Monday, July 28, 2014

[023] MTSU pact with Guangxi University to yield 140 students


Progress makes south China institution one of MTSU’s most productive partnerships

NANNING, China — The year-old partnership between Middle Tennessee State University and Guangxi University will enable 140 students from the south China institution to eventually come to the Murfreesboro campus.

MTSU President Sidney A. McPhee learned the news Wednesday at a meeting on the Nanning campus with Guangxi administrators as well as deans and professors in its colleges of business, foreign language and mathematics and information science.

Guangxi Vice President Shang Nahong told McPhee that 53 students will eventually enroll at MTSU to study finance in the Jones College of Business; 34 will study business administration in the Jones College; and 46 will study mathematics in the College of Basic and Applied Sciences.

The Guangxi students will enroll at MTSU as soon as they complete course requirements on their campus.

“This is tremendous,” McPhee told Shang. “This means that Guangxi University has become one of our most productive and successful partnerships in less than a year. We are thrilled and appreciative.”

The students will enroll in a newly developed “three-plus-two” program between the universities, which will allow Guangxi students to finish their undergraduate degrees and earn graduate degrees while on the Murfreesboro campus.

McPhee, accompanied by state Sen. Bill Ketron, R-Murfreesboro, and two professors from the College of Basic and Applied Sciences, Elliot Altman and Iris Gao, also engaged in talks about expanding the “three-plus-two” program to other majors.

The relationship between MTSU and Guangxi was first forged in May 2013, when McPhee and Ketron visited Nanning and announced the opening of a student recruitment office at Guangxi.

The office marked the university’s first overseas representative office and reflects MTSU’s growing commitment to Guangxi, an autonomous region on China’s border with Vietnam. The region is also home to the Guangxi Botanical Garden of Medicinal Plants, at which MTSU works with as a research partner and collaborator.
Then, in November, Guangxi University President Zhao Yanlin visited MTSU and signed a memorandum of understanding following a roundtable discussion between McPhee and executives from both universities. Guangxi officials later toured campus and met with their MTSU counterparts for further discussions.
Ketron, the state’s Senate majority caucus leader and a 1976 graduate of the university, said he was pleased to learn the relationship he helped forge last year was benefiting both institutions.

“I’m very excited about the news you have given us today,” Ketron said. “Since our world economy is now global, the relationship between MTSU and your university is very important and seems to be leading the way in our state, if not our country.”

McPhee and Shang also agreed for six professors from Guangxi to come to MTSU this fall to collaborate with faculty and learn more about the Murfreesboro campus.

“We have established partnerships with universities around the world, but when we talk about training teachers, MTSU is our priority,” Shang told McPhee.
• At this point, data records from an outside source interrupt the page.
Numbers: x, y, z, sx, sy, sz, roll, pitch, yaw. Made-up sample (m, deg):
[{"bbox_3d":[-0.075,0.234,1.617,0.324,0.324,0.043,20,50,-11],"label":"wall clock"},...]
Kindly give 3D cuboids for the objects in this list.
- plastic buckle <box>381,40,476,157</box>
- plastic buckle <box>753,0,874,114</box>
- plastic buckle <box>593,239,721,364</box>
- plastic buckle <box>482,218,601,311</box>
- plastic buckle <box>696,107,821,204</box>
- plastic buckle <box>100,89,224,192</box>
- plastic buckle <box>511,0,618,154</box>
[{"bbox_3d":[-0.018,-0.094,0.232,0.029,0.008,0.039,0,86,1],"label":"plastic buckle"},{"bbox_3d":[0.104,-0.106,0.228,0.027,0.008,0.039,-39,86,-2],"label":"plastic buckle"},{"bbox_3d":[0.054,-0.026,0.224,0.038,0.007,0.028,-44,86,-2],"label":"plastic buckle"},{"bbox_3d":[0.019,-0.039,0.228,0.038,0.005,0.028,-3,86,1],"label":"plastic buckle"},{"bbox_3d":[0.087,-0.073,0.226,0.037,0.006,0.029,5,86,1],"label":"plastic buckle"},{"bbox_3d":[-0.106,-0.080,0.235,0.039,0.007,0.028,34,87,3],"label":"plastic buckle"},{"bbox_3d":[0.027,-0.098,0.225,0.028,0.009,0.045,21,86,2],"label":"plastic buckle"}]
“We are serious about our partnership with our Chinese universities,” McPhee said. “We are very selective — there are many who want to partner with us — and we want to partner with universities like Guangxi that will produce results.”

Founded in 1928, Guangxi has an enrollment of more than 24,000 students, similar to MTSU’s. Also like MTSU, most of its students are undergraduates and it is known for its wide variety of majors within its 30 colleges.
Its academic disciplines include various degree programs in public management; business and commerce: culture and mass communication; agriculture; and science, as well as specialties within education, science and engineering.
Guangxi boasts academic exchanges with more than 150 universities or research institutes in 35 countries or regions.